▸ **EXERCISE DETAILS**:
Write the next part of the OpenTelemetry distributed tracing guide, picking up right after its last line.

▸ **QUOTED PASSAGE**:
[Start of section]

Distributed Tracing with OpenTelemetry

Simple example of distributed tracing with OpenTelemetry. Tracing backend Tempo/Grafana (Grafana Cloud) or Tempo/Jaeger UI (Tempo Operator on OpenShift), apps running on OpenShift with OpenTelemetry Operator for instrumenting the apps and collecting the traces.

We have the following apps:

The apps

Each app responds with it's name and we do a downstream service call, so app-a calls app-b calls app-c, adding the response of the downstream call to the output. So calling the app-a endpoint should return:

App A <- App B <- App C

Setup the Tempo stack

Step 1: Tempo operator

oc create -f k8s/infra/tempo-operator.yml

Step 2: Setup storage and TempoStack

Prerequisite: ODF is installed on OpenShift. If not, please install or use MinIO as alternative (instructions on the bottom of the page).

Storage

Create a bucketclaim

oc create -f k8s/infra/bucketclaim.yml

Then read the generated access keys and and export them as environment variables:

export S3_ENDPOINT="http://s3.openshift-storage.svc"

[End of section]

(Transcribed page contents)
[Start of section]

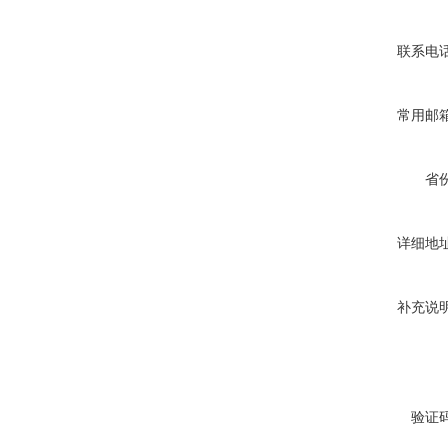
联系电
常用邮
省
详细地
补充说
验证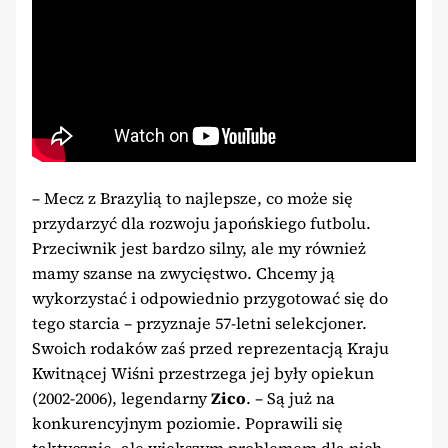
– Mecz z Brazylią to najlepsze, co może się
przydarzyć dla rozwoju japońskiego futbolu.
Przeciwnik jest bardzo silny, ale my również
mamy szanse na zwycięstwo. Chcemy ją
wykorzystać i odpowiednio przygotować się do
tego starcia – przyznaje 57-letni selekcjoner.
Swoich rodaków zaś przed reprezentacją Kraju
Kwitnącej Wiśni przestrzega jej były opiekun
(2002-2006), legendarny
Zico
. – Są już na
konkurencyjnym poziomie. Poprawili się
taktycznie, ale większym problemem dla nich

[End of section]

▸ **TASK ANSWER**:
export AWS_ACCESS_KEY_ID=$(oc get secret tempostorage -n tempostack -o jsonpath='{.data.AWS_ACCESS_KEY_ID}' | base64 --decode)
export AWS_SECRET_ACCESS_KEY=$(oc get secret tempostorage -n tempostack -o jsonpath='{.data.AWS_SECRET_ACCESS_KEY}' | base64 --decode)

TempoStack

Now create the Tempo stack:

envsubst < k8s/infra/tempostack.yml | oc apply -f -

If you don't have envsubst, replace the values manually in tempostack.yml.

Open query frontend

When all pods are running, check the Route oc get route and find the route for tempo-tempostack-query-frontend. Open it in a Browser and login via OpenShift. The query frontend is the Jaeger UI.

Setup OpenTelemetry and sample apps

Setup OpenTelemetry

Next install the OpenTelemetry operator:

oc create -f k8s/infra/opentelemetry-operator.yml

Alternatively install via OpenShift UI the Red Hat build of OpenTelemetry operator from Operator Hub and accept the defaults.

Create new project

oc new-project demo

Create collector instance

Collector sending to Tempostack on OpenShift

oc create -f k8s/infra/tempostack-collector.yml

Checking the state of the collector

We're using the deployment mode of the collector here, other options like sidecar are also available.

Check the status of the deployment:

oc get deploy -w

When ready, have a look at the logs with

oc logs deployment/otel-collector

Testing with apps

Deploy sample apps

oc apply -k k8s/base

Test sample app

export ROUTE=http://$(oc get route app-a -o jsonpath='{.spec.host}')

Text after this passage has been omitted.